## TASK SET:
• A. Translate this sentence from the blog post on South Asian Americans into Spanish: "This comprises oral histories of South Asians who migrated to the US from the 1950s to the 1980s."
• B. According to the blog post on South Asian Americans, which university is behind the South Asian Oral History Project?
• C. Please echo everything in the blog post on South Asian Americans from "When comparing different" down to "community for now.".

[START PROVIDED PASSAGE]

Post 2

post 2
saaradhaa
Working with Dataset
Author

Saaradhaa M

Published

September 30, 2022

knitr::opts_chunk$set(echo = TRUE, warning = FALSE, message = FALSE)

Refined Research Topic

When comparing different data sources for this blog post, I found my original research questions to be too broad. I am refining them to just focus on one community for now.

New Research Questions
  1. How have the values and concerns of South Asian Americans changed over time?
  2. Do older South Asian Americans align more with the honour culture prevalent in their home countries? Do younger South Asian Americans align more with the dignity culture prevalent in the USA?

This allows me to explore the cultural types described by Leung & Cohen (2011), but at a more manageable level and with greater depth.

Data Sources

To understand older South Asian Americans, I will be scraping data from the South Asian Oral History Project by the University of Washington. This comprises oral histories of South Asians who migrated to the US from the 1950s to the 1980s. Although there are only ~50 oral histories, each one is very detailed and seems to have at least 10 pages. Thus, a lot of valuable content can be extracted from these texts.

[END PROVIDED PASSAGE]
[START INFORMATION PROVIDED]

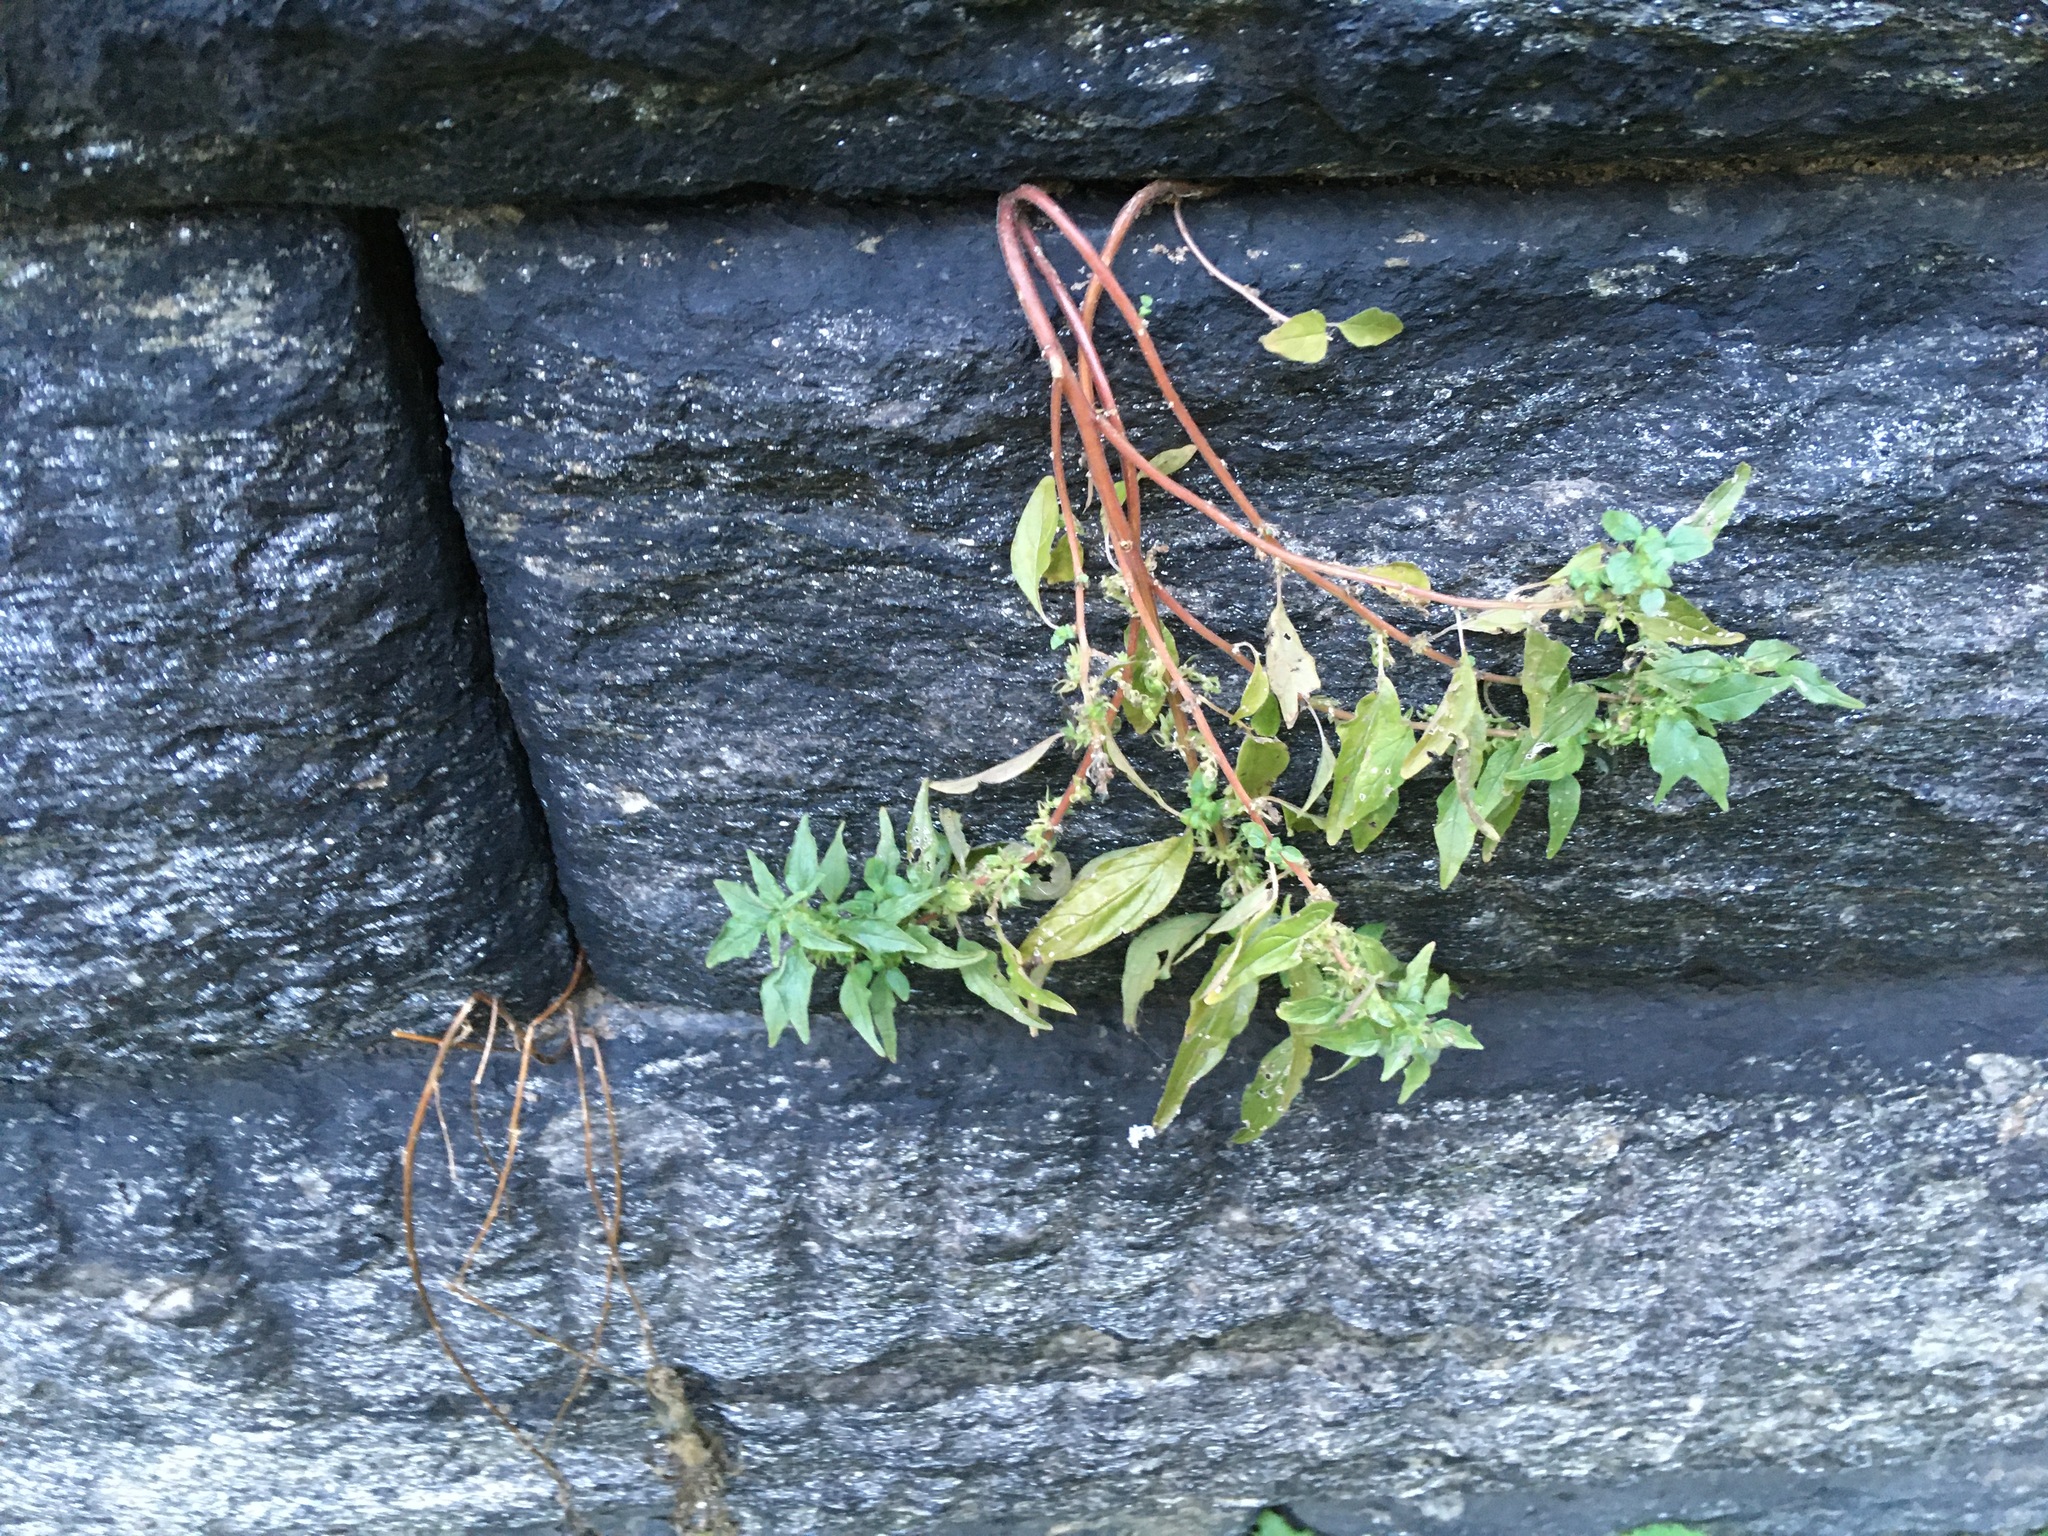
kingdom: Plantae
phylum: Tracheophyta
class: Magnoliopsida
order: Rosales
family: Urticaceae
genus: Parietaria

[END INFORMATION PROVIDED]
[START INFORMATION PROVIDED]

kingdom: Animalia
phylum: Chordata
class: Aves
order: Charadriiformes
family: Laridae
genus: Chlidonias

[END INFORMATION PROVIDED]

## ANSWERS PROVIDED:
• A. Esto comprende historias orales de personas del sur de Asia que migraron a Estados Unidos entre las décadas de 1950 y 1980.

• B. The University of Washington.

• C.
When comparing different data sources for this blog post, I found my original research questions to be too broad. I am refining them to just focus on one community for now.